The beauty of viscoelastic (proper name is VPD – for Viscoelastic Polymer Dough) is the fact that it absorbs some energy from the impact, delays the shock from the impact to the body, and dissipates the total impact over the larger area of your body.
So instead of having a super strong hit in one concentrated area, you would feel a weaker hit over the area that is covered by the pad, which in theory will be less damaging to your body.
1621-1 and 1621-2.
The European standard EN-1621 is used to rate the effectiveness of armor. The pads are divided in the Level 1 and Level 2. In the EN-1621-1 standard, Level 1 means less than 35 kN (kilo Newton) are transferred via the armor, and Level 2 means less than 20 kN are transferred (in simple language, Level 2 will cause less impact to your body in case of a crash).

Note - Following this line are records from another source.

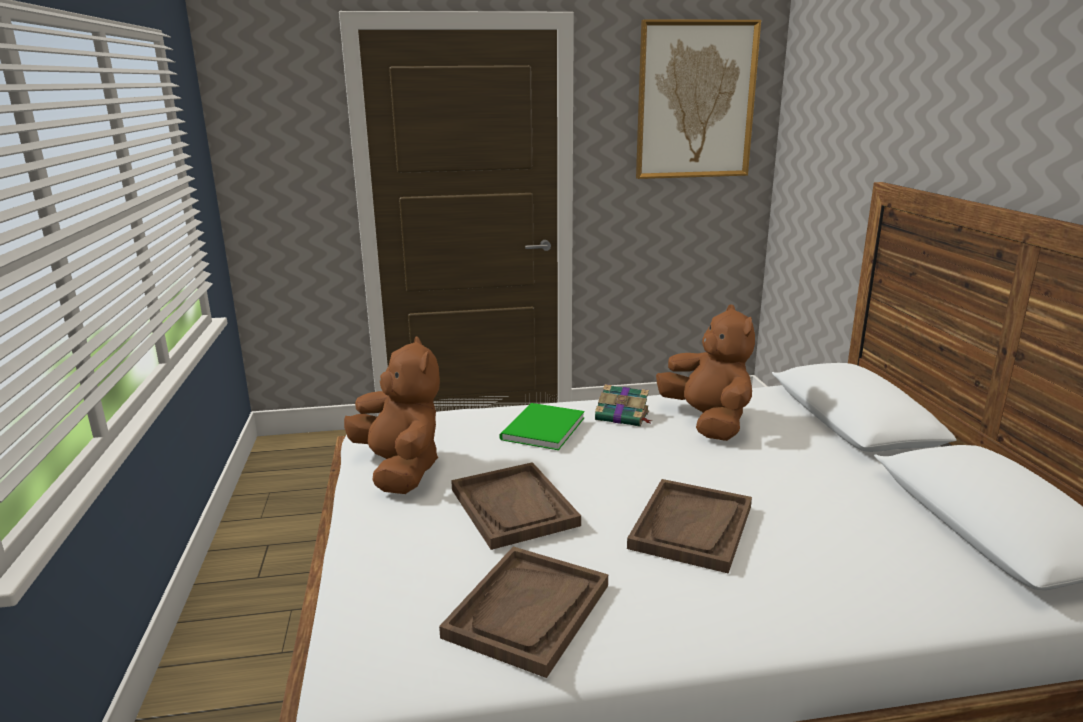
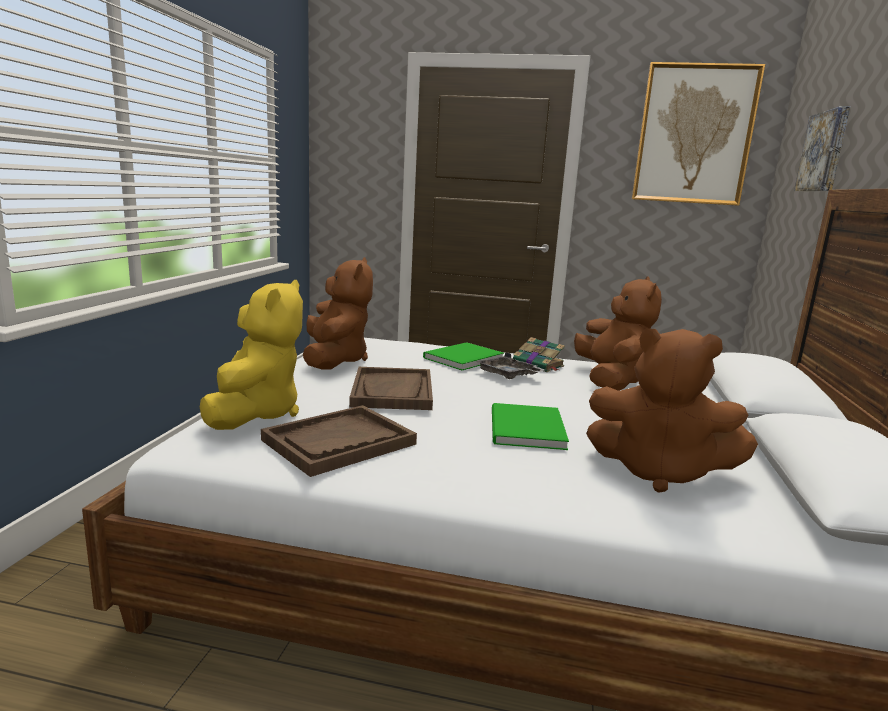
camera: 20 degrees right, 5 degrees down
(391, 594) = (255, 413): none -> yellow plush toy
(608, 443) = (508, 375): none -> grey tray
(691, 527) = (524, 430): brown tray -> green book
(848, 549) = (658, 472): none -> brown plush toy
(851, 132) = (825, 152): none -> picture

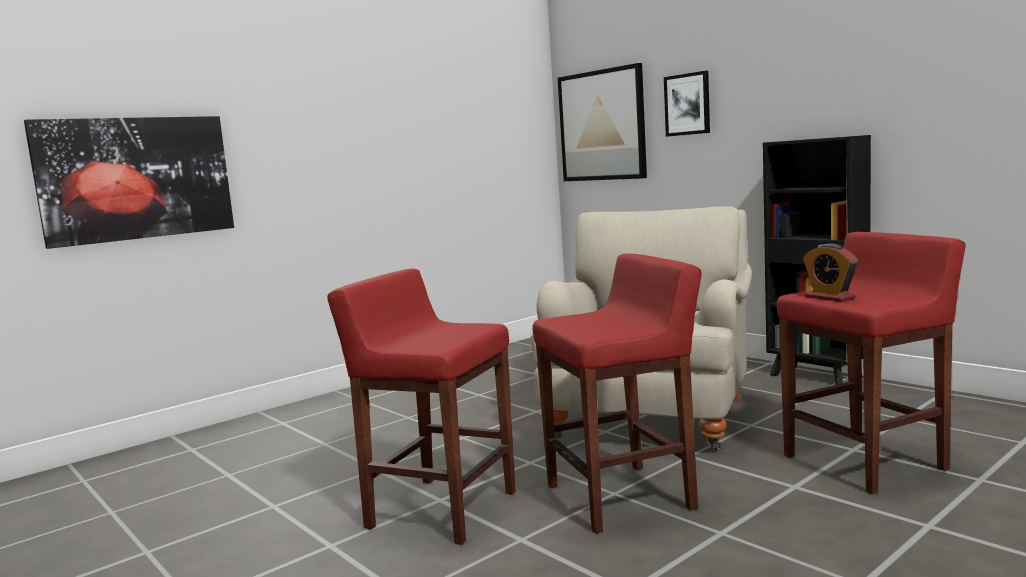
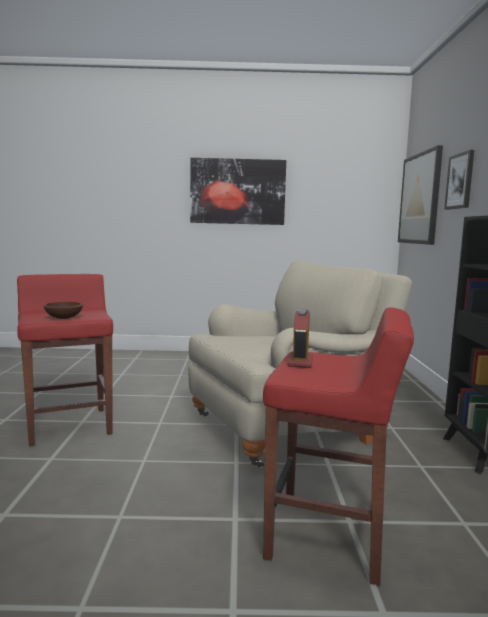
camera: 40 degrees right, 0 degrees up
(136, 178) = (91, 211): picture -> picture (237, 191)
(455, 336) = (63, 318): none -> brown bowl
(622, 497) = (140, 464): red stool -> none

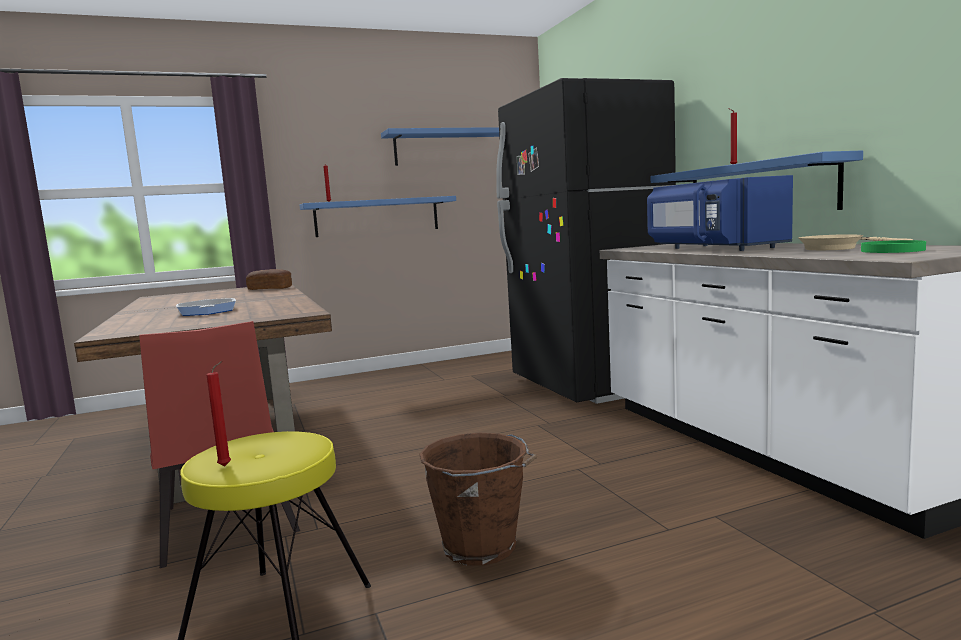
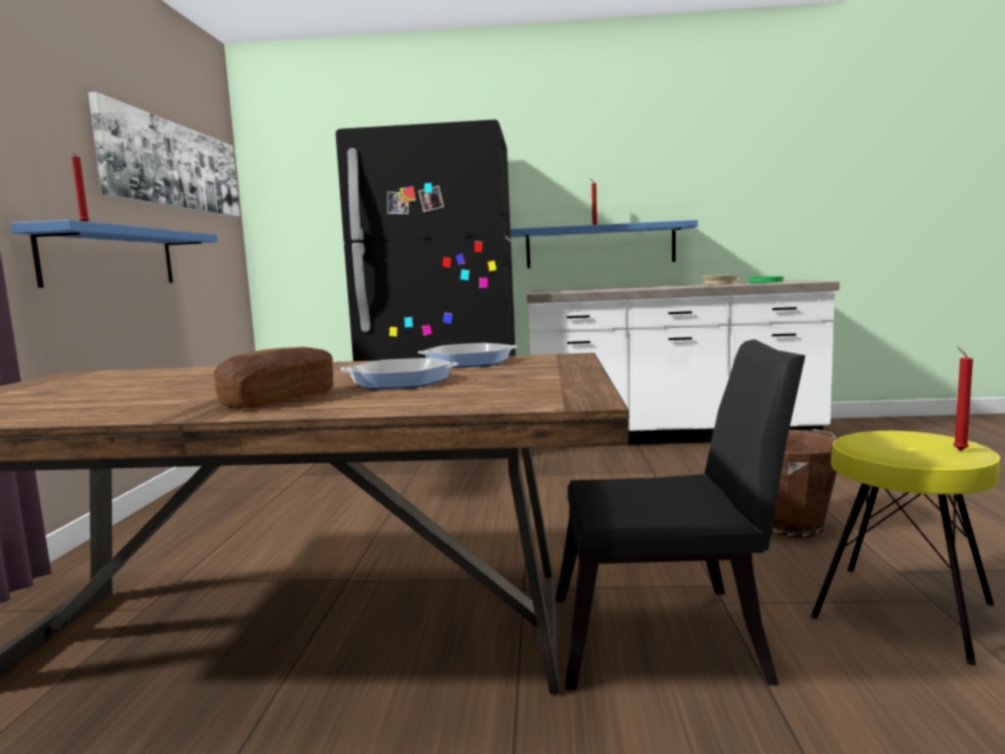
camera: 65 degrees left, 0 degrees up
(227, 526) = (671, 638): red chair -> black chair
(270, 289) = (135, 374): bread -> bread (279, 399)
(285, 307) = (468, 362): none -> frying pan
(452, 148) = (174, 166): blue shelf -> picture
(712, 248) = (635, 288): blue microwave -> none

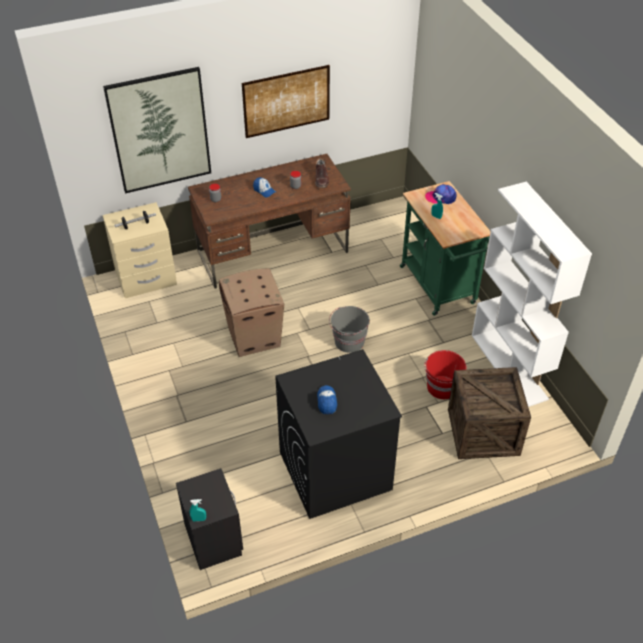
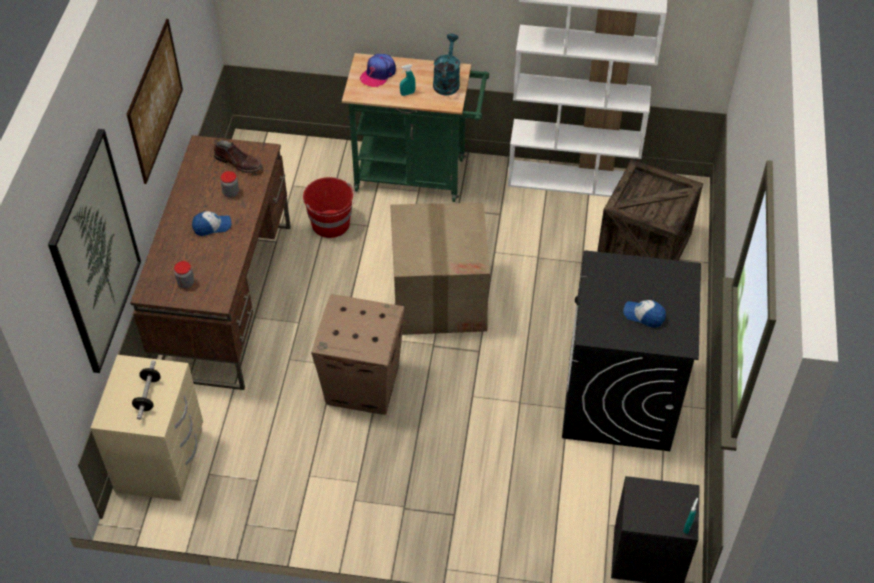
camera: 60 degrees left, 5 degrees up
(349, 342) = (439, 296): grey bucket -> cardboard box
(442, 388) = (564, 248): red bucket -> red bucket (331, 224)
(464, 229) = (447, 81): none -> turquoise watering can

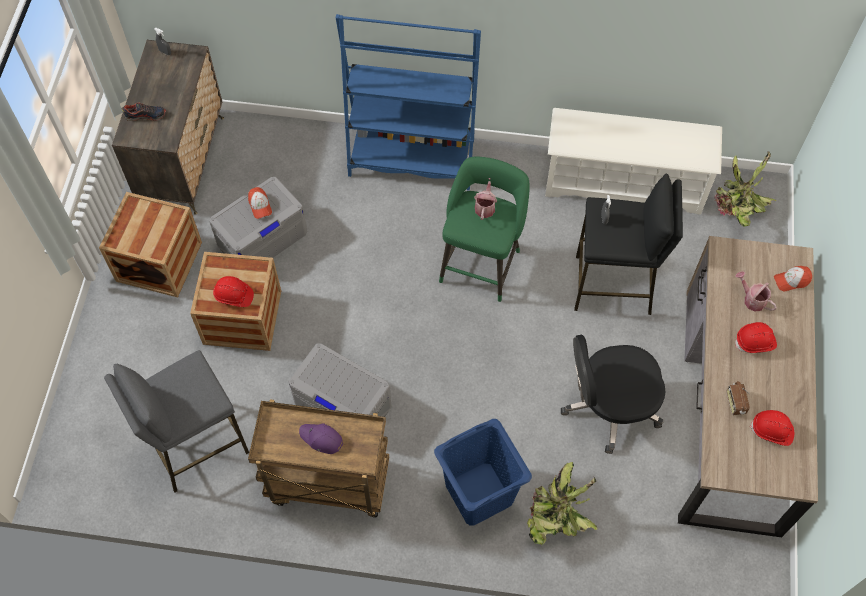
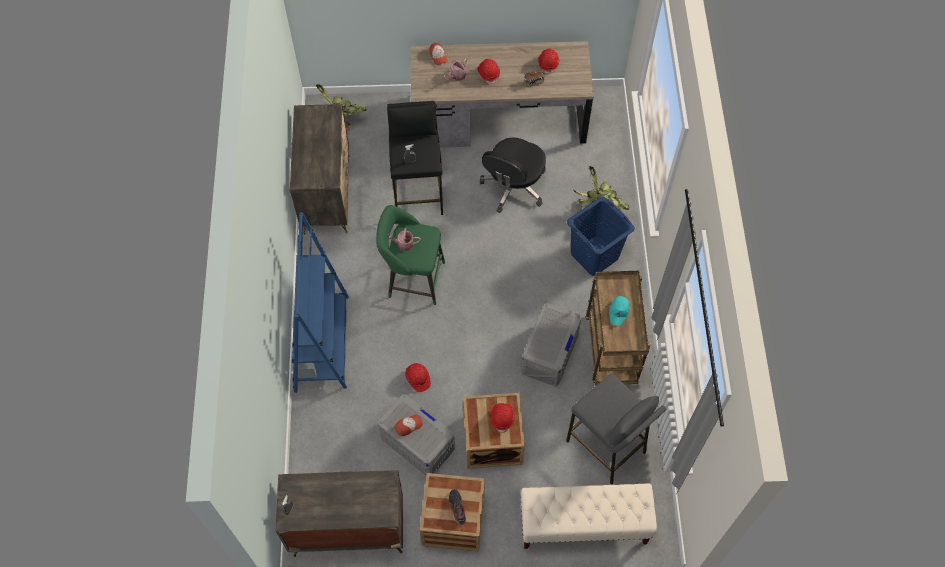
camera: 100 degrees left, 0 degrees up
(108, 397) = (583, 524): none -> beige bench
(145, 115) = (362, 506): shoe -> shoe (457, 508)
(321, 439) = (619, 311): purple cap -> turquoise cap
(342, 249) = (418, 379): none -> red hard hat
(609, 406) = (513, 187): black office chair -> black office chair turned 45 degrees clockwise
(624, 183) = (327, 193): white shoe rack -> dresser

The EN-1621-1 (:1997) rating is applied to the limb armor only. There are Type A and Type B pads, which indicate the width of the armor, and are based on the size of the protected area.
When tested to the procedure defined in the standard, the two levels of performance are:
Level 1 protectors: The average peak force recorded below the anvil in the tests shall be below 18 kN, and no single value shall exceed 24 kN.
Level 2 protectors: The average peak force recorded below the anvil in the tests shall be below 9 kN, and no single value shall exceed 12 kN.
But that is getting boring again. You can read more about the physical specifics here if you need.
If the pads in your gear are marked with the CE logo, but not with EN1621-1 or -2, they might be approved for some other purpose (skateboarding, bicycling, etc.), and probably would not provide sufficient protection in a crash.
If there aren’t any CE markings at all, get yourself some real CE-approved armor.
According to this article, since 2012 all CE armor sold in Europe must have the following pictogram.
I. This shows that the equipment is meant for motorcycle riders;
II. Category and protection type (S= Shoulder; E= Elbow; H= Hips; K= Knees and above the tibia; K+L= Knees and above and middle tibia);
III. Performance level (1 or 2, as explained above);
IV. Impact test at high temperature (+40°C, which is 104°F);
V. Impact test at low temperature (-10°C, which is 14°F);
My CE armor.
My current limb armor I use in my commuting gear is the Fly Racing CE Elbow/Shoulder Armor Kit (EN-1621-1 type B). It came with the matching Fly Butane pants and the Fly Terra II jacket that I I’ve had since my first days of riding. I low-sided a half-dozen times during the first few months (and a couple more times after); I guess I may have gotten lucky, but I sustained no injuries so far.